One of the deepest rooted myths about immigration is the idea that a larger “supply” of workers reduces wages, and that migrants undercut UK-born workers by accepting lower wages. Whilst it is true that bosses will do nearly everything to cut costs and maximise profits – that is the logic of capitalism – it simply isn’t the case that migrants drive down wages as described.
On an economic level, this argument ignores the additional job creation and money circulated by migrants within a society: more workers (migrants or not) means more services used and goods bought. If the myth that immigration depresses wages held on these grounds, then any rise in population levels would result in lower wages. But this hasn’t happened – indeed, the UK’s fastest-growing towns and cities have suffered less in terms of wages in recent years.
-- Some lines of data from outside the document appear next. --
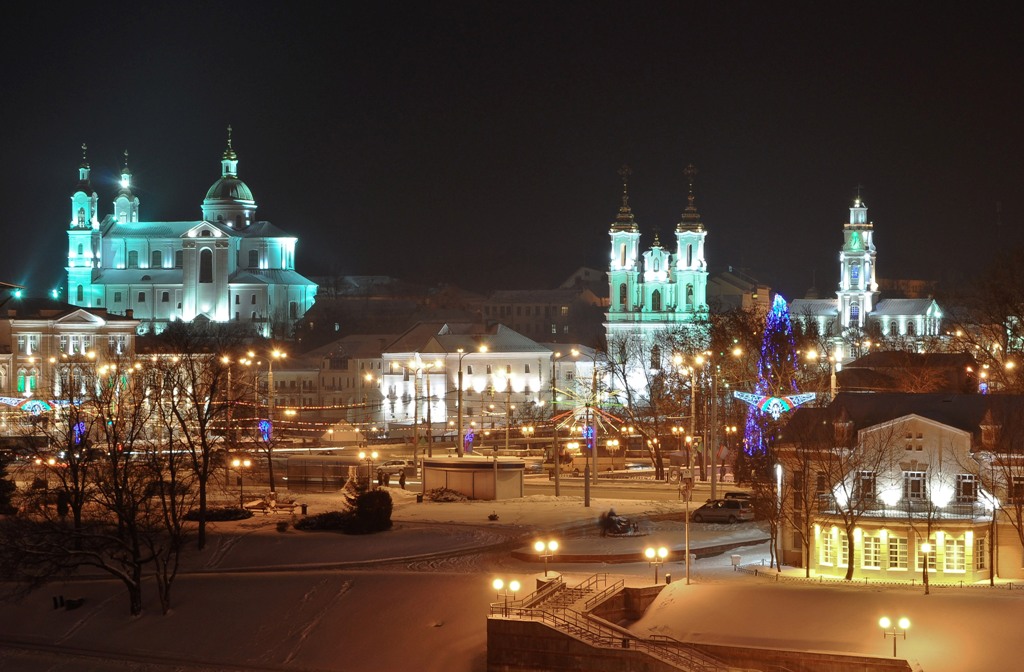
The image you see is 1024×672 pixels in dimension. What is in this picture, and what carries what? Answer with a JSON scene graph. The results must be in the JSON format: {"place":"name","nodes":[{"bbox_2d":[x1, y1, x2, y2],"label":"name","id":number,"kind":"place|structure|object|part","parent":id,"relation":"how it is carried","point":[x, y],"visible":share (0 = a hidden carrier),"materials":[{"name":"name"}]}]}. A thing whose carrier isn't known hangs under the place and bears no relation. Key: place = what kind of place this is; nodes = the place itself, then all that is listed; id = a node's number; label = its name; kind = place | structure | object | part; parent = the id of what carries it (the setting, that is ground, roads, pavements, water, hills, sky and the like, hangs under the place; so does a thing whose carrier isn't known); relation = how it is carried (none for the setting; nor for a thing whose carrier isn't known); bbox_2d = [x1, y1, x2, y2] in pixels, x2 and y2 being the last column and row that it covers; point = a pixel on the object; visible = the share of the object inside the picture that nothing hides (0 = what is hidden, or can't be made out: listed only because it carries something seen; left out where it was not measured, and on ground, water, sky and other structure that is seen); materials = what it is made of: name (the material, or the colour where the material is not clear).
{"place":"outdoors","nodes":[
{"label":"outdoors","id":0,"kind":"place"},
{"bbox_2d":[0,394,67,414],"label":"light decoration","id":1,"kind":"object","parent":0,"point":[34,407],"visible":0.85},
{"bbox_2d":[0,300,136,417],"label":"building","id":2,"kind":"structure","parent":0,"point":[91,335],"materials":[{"name":"beige"}]},
{"bbox_2d":[17,371,30,393],"label":"window","id":3,"kind":"structure","parent":2,"relation":"in","point":[22,385],"materials":[{"name":"green glass"}]},
{"bbox_2d":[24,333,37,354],"label":"window","id":4,"kind":"structure","parent":2,"relation":"in","point":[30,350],"materials":[{"name":"white"}]},
{"bbox_2d":[68,127,316,336],"label":"church","id":5,"kind":"structure","parent":0,"point":[190,303],"materials":[{"name":"white paint"}]},
{"bbox_2d":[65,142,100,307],"label":"bell tower","id":6,"kind":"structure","parent":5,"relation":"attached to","point":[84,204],"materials":[{"name":"white paint"}]},
{"bbox_2d":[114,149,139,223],"label":"bell tower","id":7,"kind":"structure","parent":5,"relation":"on","point":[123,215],"materials":[{"name":"white paint"}]},
{"bbox_2d":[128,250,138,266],"label":"window","id":8,"kind":"structure","parent":5,"relation":"in","point":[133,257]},
{"bbox_2d":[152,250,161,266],"label":"window","id":9,"kind":"structure","parent":5,"relation":"in","point":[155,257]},
{"bbox_2d":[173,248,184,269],"label":"window","id":10,"kind":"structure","parent":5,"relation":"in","point":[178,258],"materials":[{"name":"grey glass"}]},
{"bbox_2d":[198,248,212,282],"label":"window","id":11,"kind":"structure","parent":5,"relation":"in","point":[208,271],"materials":[{"name":"black glass"}]},
{"bbox_2d":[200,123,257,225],"label":"dome","id":12,"kind":"structure","parent":5,"relation":"on","point":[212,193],"materials":[{"name":"green metal"}]},
{"bbox_2d":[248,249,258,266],"label":"window","id":13,"kind":"structure","parent":5,"relation":"in","point":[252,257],"materials":[{"name":"black glass"}]},
{"bbox_2d":[260,335,386,418],"label":"building","id":14,"kind":"structure","parent":0,"point":[374,373],"materials":[{"name":"beige stone"}]},
{"bbox_2d":[378,322,556,428],"label":"white building","id":15,"kind":"structure","parent":0,"point":[520,369],"materials":[{"name":"white paint"}]},
{"bbox_2d":[222,467,750,503],"label":"road","id":16,"kind":"structure","parent":0,"point":[605,489],"materials":[{"name":"grey concrete"}]},
{"bbox_2d":[374,459,408,478],"label":"car","id":17,"kind":"object","parent":16,"relation":"on","point":[398,465],"visible":0.75,"materials":[{"name":"metal"}]},
{"bbox_2d":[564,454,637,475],"label":"bus","id":18,"kind":"object","parent":16,"relation":"on","point":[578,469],"visible":0.79,"materials":[{"name":"beige metal"}]},
{"bbox_2d":[722,490,753,503],"label":"car","id":19,"kind":"object","parent":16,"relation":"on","point":[742,495],"visible":0.41,"materials":[{"name":"metal"}]},
{"bbox_2d":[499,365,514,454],"label":"street lamp","id":20,"kind":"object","parent":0,"point":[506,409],"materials":[{"name":"grey metal"}]},
{"bbox_2d":[0,0,1023,291],"label":"sky","id":21,"kind":"structure","parent":0,"point":[554,75],"materials":[{"name":"black"}]},
{"bbox_2d":[0,475,1023,671],"label":"snowy ground","id":22,"kind":"structure","parent":0,"point":[936,601],"materials":[{"name":"white snow"}]},
{"bbox_2d":[0,449,17,513],"label":"evergreen tree","id":23,"kind":"object","parent":22,"relation":"on","point":[0,484],"visible":0.96,"materials":[{"name":"green plant"}]},
{"bbox_2d":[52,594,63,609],"label":"trash bin","id":24,"kind":"object","parent":22,"relation":"on","point":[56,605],"visible":0.97,"materials":[{"name":"black"}]},
{"bbox_2d":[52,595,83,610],"label":"bench","id":25,"kind":"object","parent":22,"relation":"on","point":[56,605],"visible":0.91,"materials":[{"name":"black"}]},
{"bbox_2d":[1,364,191,617],"label":"bare tree","id":26,"kind":"object","parent":22,"relation":"on","point":[133,588],"visible":0.99,"materials":[{"name":"brown plant"}]},
{"bbox_2d":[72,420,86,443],"label":"light decoration","id":27,"kind":"object","parent":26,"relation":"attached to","point":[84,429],"visible":0.63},
{"bbox_2d":[154,336,243,549],"label":"bare tree","id":28,"kind":"object","parent":22,"relation":"on","point":[202,499],"visible":0.98,"materials":[{"name":"brown plant"}]},
{"bbox_2d":[182,506,252,521],"label":"shrub","id":29,"kind":"object","parent":22,"relation":"on","point":[230,514],"visible":0.78,"materials":[{"name":"plant"}]},
{"bbox_2d":[228,456,254,506],"label":"street lamp","id":30,"kind":"object","parent":22,"relation":"on","point":[238,461],"visible":0.96,"materials":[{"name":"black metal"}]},
{"bbox_2d":[244,349,286,491],"label":"street lamp","id":31,"kind":"object","parent":22,"relation":"on","point":[271,484],"visible":0.94,"materials":[{"name":"metal"}]},
{"bbox_2d":[257,418,271,441],"label":"light decoration","id":32,"kind":"object","parent":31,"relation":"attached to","point":[265,434],"visible":0.71,"materials":[{"name":"blue"}]},
{"bbox_2d":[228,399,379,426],"label":"string lights","id":33,"kind":"object","parent":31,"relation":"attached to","point":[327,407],"visible":0.59},
{"bbox_2d":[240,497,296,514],"label":"bench","id":34,"kind":"object","parent":22,"relation":"on","point":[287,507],"visible":0.85,"materials":[{"name":"brown wood"}]},
{"bbox_2d":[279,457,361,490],"label":"bus shelter","id":35,"kind":"object","parent":22,"relation":"on","point":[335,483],"visible":0.85,"materials":[{"name":"brown"}]},
{"bbox_2d":[294,510,350,531],"label":"shrub","id":36,"kind":"object","parent":22,"relation":"on","point":[309,525],"visible":0.81,"materials":[{"name":"plant"}]},
{"bbox_2d":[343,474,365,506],"label":"fir tree","id":37,"kind":"object","parent":22,"relation":"on","point":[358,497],"visible":0.48,"materials":[{"name":"plant"}]},
{"bbox_2d":[355,447,379,486],"label":"street lamp","id":38,"kind":"object","parent":22,"relation":"on","point":[362,457],"visible":0.93,"materials":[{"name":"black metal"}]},
{"bbox_2d":[343,487,393,533],"label":"shrub","id":39,"kind":"object","parent":22,"relation":"on","point":[366,497],"visible":0.94,"materials":[{"name":"green plant"}]},
{"bbox_2d":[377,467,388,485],"label":"person","id":40,"kind":"object","parent":22,"relation":"on","point":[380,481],"visible":0.95},
{"bbox_2d":[397,468,406,488],"label":"person","id":41,"kind":"object","parent":22,"relation":"on","point":[402,483],"visible":0.99},
{"bbox_2d":[424,487,468,502],"label":"shrub","id":42,"kind":"object","parent":22,"relation":"on","point":[437,497],"visible":0.94,"materials":[{"name":"plant"}]},
{"bbox_2d":[423,456,525,500],"label":"kiosk","id":43,"kind":"object","parent":22,"relation":"on","point":[426,472],"visible":0.96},
{"bbox_2d":[487,511,499,520],"label":"shrub","id":44,"kind":"object","parent":22,"relation":"on","point":[491,517],"visible":0.99,"materials":[{"name":"plant"}]},
{"bbox_2d":[533,538,558,575],"label":"street lamp","id":45,"kind":"object","parent":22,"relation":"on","point":[538,545],"visible":0.97,"materials":[{"name":"metal"}]},
{"bbox_2d":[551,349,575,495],"label":"street lamp","id":46,"kind":"object","parent":22,"relation":"on","point":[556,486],"visible":0.98,"materials":[{"name":"metal"}]},
{"bbox_2d":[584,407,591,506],"label":"pole","id":47,"kind":"object","parent":22,"relation":"on","point":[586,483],"visible":0.98,"materials":[{"name":"black metal"}]},
{"bbox_2d":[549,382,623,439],"label":"decoration","id":48,"kind":"object","parent":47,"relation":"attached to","point":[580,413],"visible":0.77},
{"bbox_2d":[582,424,594,447],"label":"light decoration","id":49,"kind":"object","parent":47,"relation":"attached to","point":[590,433],"visible":0.69,"materials":[{"name":"blue"}]},
{"bbox_2d":[486,575,736,671],"label":"staircase","id":50,"kind":"structure","parent":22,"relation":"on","point":[611,627],"materials":[{"name":"grey concrete"}]},
{"bbox_2d":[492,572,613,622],"label":"stair railing","id":51,"kind":"object","parent":50,"relation":"on","point":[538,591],"visible":0.66,"materials":[{"name":"metal"}]},
{"bbox_2d":[599,508,639,536],"label":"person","id":52,"kind":"object","parent":22,"relation":"on","point":[623,528],"visible":0.92},
{"bbox_2d":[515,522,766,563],"label":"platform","id":53,"kind":"structure","parent":22,"relation":"on","point":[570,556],"materials":[{"name":"stone"}]},
{"bbox_2d":[643,544,669,583],"label":"street lamp","id":54,"kind":"object","parent":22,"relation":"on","point":[665,553],"visible":0.97,"materials":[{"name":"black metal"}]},
{"bbox_2d":[605,324,712,480],"label":"bare tree","id":55,"kind":"object","parent":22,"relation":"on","point":[661,467],"visible":0.92,"materials":[{"name":"plant"}]},
{"bbox_2d":[681,470,692,582],"label":"pole","id":56,"kind":"object","parent":22,"relation":"on","point":[686,555],"visible":0.97,"materials":[{"name":"grey metal"}]},
{"bbox_2d":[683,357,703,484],"label":"street lamp","id":57,"kind":"object","parent":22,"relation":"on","point":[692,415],"visible":0.96,"materials":[{"name":"metal"}]},
{"bbox_2d":[709,358,718,499],"label":"pole","id":58,"kind":"object","parent":22,"relation":"on","point":[712,479],"visible":0.95,"materials":[{"name":"metal"}]},
{"bbox_2d":[691,498,753,522],"label":"car","id":59,"kind":"object","parent":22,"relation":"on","point":[736,511],"visible":0.98,"materials":[{"name":"metal"}]},
{"bbox_2d":[729,553,741,568],"label":"trash bin","id":60,"kind":"object","parent":22,"relation":"on","point":[736,559],"visible":0.99,"materials":[{"name":"white"}]},
{"bbox_2d":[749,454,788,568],"label":"bare tree","id":61,"kind":"object","parent":22,"relation":"on","point":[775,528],"visible":0.95,"materials":[{"name":"brown plant"}]},
{"bbox_2d":[774,462,783,566],"label":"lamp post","id":62,"kind":"object","parent":22,"relation":"on","point":[779,475],"visible":0.9,"materials":[{"name":"white"}]},
{"bbox_2d":[764,417,827,575],"label":"bare tree","id":63,"kind":"object","parent":22,"relation":"on","point":[807,568],"visible":0.99,"materials":[{"name":"brown plant"}]},
{"bbox_2d":[825,424,899,579],"label":"bare tree","id":64,"kind":"object","parent":22,"relation":"on","point":[849,568],"visible":0.99,"materials":[{"name":"brown plant"}]},
{"bbox_2d":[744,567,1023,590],"label":"fence","id":65,"kind":"object","parent":22,"relation":"on","point":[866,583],"visible":0.78,"materials":[{"name":"black metal"}]},
{"bbox_2d":[879,614,911,657],"label":"street lamp","id":66,"kind":"object","parent":22,"relation":"on","point":[906,623],"visible":0.98,"materials":[{"name":"metal"}]},
{"bbox_2d":[919,539,931,594],"label":"street lamp","id":67,"kind":"object","parent":22,"relation":"on","point":[926,546],"visible":0.98,"materials":[{"name":"metal"}]},
{"bbox_2d":[980,397,1023,581],"label":"bare tree","id":68,"kind":"object","parent":22,"relation":"on","point":[1023,543],"visible":0.99,"materials":[{"name":"plant"}]},
{"bbox_2d":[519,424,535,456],"label":"street lamp","id":69,"kind":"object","parent":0,"point":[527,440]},
{"bbox_2d":[482,283,608,344],"label":"building","id":70,"kind":"structure","parent":0,"point":[526,315],"materials":[{"name":"beige stone"}]},
{"bbox_2d":[604,162,708,397],"label":"church","id":71,"kind":"structure","parent":0,"point":[613,232],"materials":[{"name":"white paint"}]},
{"label":"tower","id":72,"kind":"part","parent":71,"relation":"part of","materials":[{"name":"white paint"}]},
{"label":"spire","id":73,"kind":"part","parent":71,"relation":"part of","materials":[{"name":"gold metal"}]},
{"bbox_2d":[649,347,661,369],"label":"window","id":74,"kind":"structure","parent":71,"relation":"in","point":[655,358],"materials":[{"name":"black glass"}]},
{"bbox_2d":[651,288,660,310],"label":"window","id":75,"kind":"structure","parent":71,"relation":"in","point":[655,301],"materials":[{"name":"black glass"}]},
{"label":"tower","id":76,"kind":"part","parent":71,"relation":"part of","materials":[{"name":"white paint"}]},
{"bbox_2d":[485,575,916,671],"label":"stone wall","id":77,"kind":"structure","parent":0,"point":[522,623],"materials":[{"name":"stone"}]},
{"bbox_2d":[491,577,523,615],"label":"street lamp","id":78,"kind":"object","parent":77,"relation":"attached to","point":[516,585],"visible":0.86,"materials":[{"name":"metal"}]},
{"bbox_2d":[708,268,771,317],"label":"building","id":79,"kind":"structure","parent":0,"point":[728,288],"materials":[{"name":"beige stone"}]},
{"bbox_2d":[734,391,817,416],"label":"decoration","id":80,"kind":"object","parent":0,"point":[805,399],"visible":0.92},
{"bbox_2d":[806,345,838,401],"label":"street lamp","id":81,"kind":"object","parent":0,"point":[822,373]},
{"bbox_2d":[784,190,945,355],"label":"building","id":82,"kind":"structure","parent":0,"point":[862,209],"materials":[{"name":"white paint"}]},
{"bbox_2d":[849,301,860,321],"label":"window","id":83,"kind":"structure","parent":82,"relation":"in","point":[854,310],"materials":[{"name":"blue glass"}]},
{"bbox_2d":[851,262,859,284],"label":"window","id":84,"kind":"structure","parent":82,"relation":"in","point":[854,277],"materials":[{"name":"blue glass"}]},
{"bbox_2d":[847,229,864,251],"label":"clock","id":85,"kind":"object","parent":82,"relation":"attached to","point":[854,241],"visible":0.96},
{"label":"bell tower","id":86,"kind":"part","parent":82,"relation":"part of","materials":[{"name":"white paint"}]},
{"bbox_2d":[773,391,1023,582],"label":"building","id":87,"kind":"structure","parent":0,"point":[957,434],"materials":[{"name":"beige paint"}]},
{"bbox_2d":[818,526,836,566],"label":"window","id":88,"kind":"structure","parent":87,"relation":"in","point":[829,551],"materials":[{"name":"glass"}]},
{"bbox_2d":[856,470,876,500],"label":"window","id":89,"kind":"structure","parent":87,"relation":"in","point":[868,475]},
{"bbox_2d":[860,530,878,569],"label":"window","id":90,"kind":"structure","parent":87,"relation":"in","point":[872,546],"materials":[{"name":"glass"}]},
{"bbox_2d":[884,532,906,569],"label":"window","id":91,"kind":"structure","parent":87,"relation":"in","point":[894,553],"materials":[{"name":"glass"}]},
{"bbox_2d":[821,496,988,521],"label":"balcony","id":92,"kind":"structure","parent":87,"relation":"attached to","point":[888,514],"materials":[{"name":"black"}]},
{"bbox_2d":[904,471,926,500],"label":"window","id":93,"kind":"structure","parent":87,"relation":"in","point":[916,491],"materials":[{"name":"black glass"}]},
{"bbox_2d":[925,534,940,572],"label":"window","id":94,"kind":"structure","parent":87,"relation":"in","point":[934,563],"materials":[{"name":"glass"}]},
{"bbox_2d":[944,532,967,571],"label":"window","id":95,"kind":"structure","parent":87,"relation":"in","point":[953,546],"materials":[{"name":"glass"}]},
{"bbox_2d":[955,473,976,502],"label":"window","id":96,"kind":"structure","parent":87,"relation":"in","point":[969,491],"materials":[{"name":"black glass"}]},
{"bbox_2d":[974,534,987,571],"label":"window","id":97,"kind":"structure","parent":87,"relation":"in","point":[983,551],"materials":[{"name":"glass"}]},
{"bbox_2d":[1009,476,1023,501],"label":"window","id":98,"kind":"structure","parent":87,"relation":"in","point":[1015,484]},
{"bbox_2d":[835,350,978,393],"label":"building","id":99,"kind":"structure","parent":0,"point":[868,363],"materials":[{"name":"brick"}]},
{"label":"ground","id":100,"kind":"structure","parent":0},
{"bbox_2d":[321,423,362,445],"label":"tent","id":101,"kind":"object","parent":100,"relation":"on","point":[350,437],"visible":0.89,"materials":[{"name":"white"}]},
{"bbox_2d":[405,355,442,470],"label":"street lamp","id":102,"kind":"object","parent":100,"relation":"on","point":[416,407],"visible":0.96,"materials":[{"name":"metal"}]},
{"bbox_2d":[455,346,485,455],"label":"street lamp","id":103,"kind":"object","parent":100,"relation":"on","point":[459,411],"visible":0.93,"materials":[{"name":"metal"}]},
{"bbox_2d":[463,427,475,453],"label":"light decoration","id":104,"kind":"object","parent":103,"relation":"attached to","point":[471,437],"visible":0.73,"materials":[{"name":"purple"}]},
{"bbox_2d":[742,294,797,453],"label":"christmas tree","id":105,"kind":"object","parent":100,"relation":"on","point":[779,327],"visible":0.74,"materials":[{"name":"purple plant"}]},
{"bbox_2d":[951,247,1023,391],"label":"bare tree","id":106,"kind":"object","parent":100,"relation":"on","point":[1005,319],"visible":0.91,"materials":[{"name":"brown plant"}]}
]}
More importantly, this myth ignores the struggles forged and led by migrant workers who have either won or fought for pay increases and workplace improvements, not just for themselves, but all their colleagues too. Examples range from couriers across the UK, to cleaners on the London Underground, from campus porters and support staff, to health workers in the NHS. When migrant workers fight and win, all workers win.
Even if wage levels were affected by migration, raising borders does far more damage. Border controls make a section of the working class more precarious (undermining wages across the board). The politics of blaming immigration breeds resentment and suspicion and makes effective solidarity and unionisation much harder.
Whilst there have been very deep, long-term wage stagnation and cuts that right-wing opportunists have jumped on, this is not rooted in immigration. The London School of Economics published a report in 2016, concluding that the areas of Britain that saw the largest number of European migrants saw no difference in the changes of pay and job numbers versus parts of the country with lower levels of migration. These arguments hold irrespective of where migrants arrive from. In reality, people are poorer because of the weakened state of the trade union movement and the general decline of working class self-organisation.
We must instead focus fire on those who control our wages, and those who make Britain a harder place for migrant and non-migrant workers to organise and fight back. We need to arm ourselves and our movement with this argument: immigration doesn’t drive down wages, capitalism does.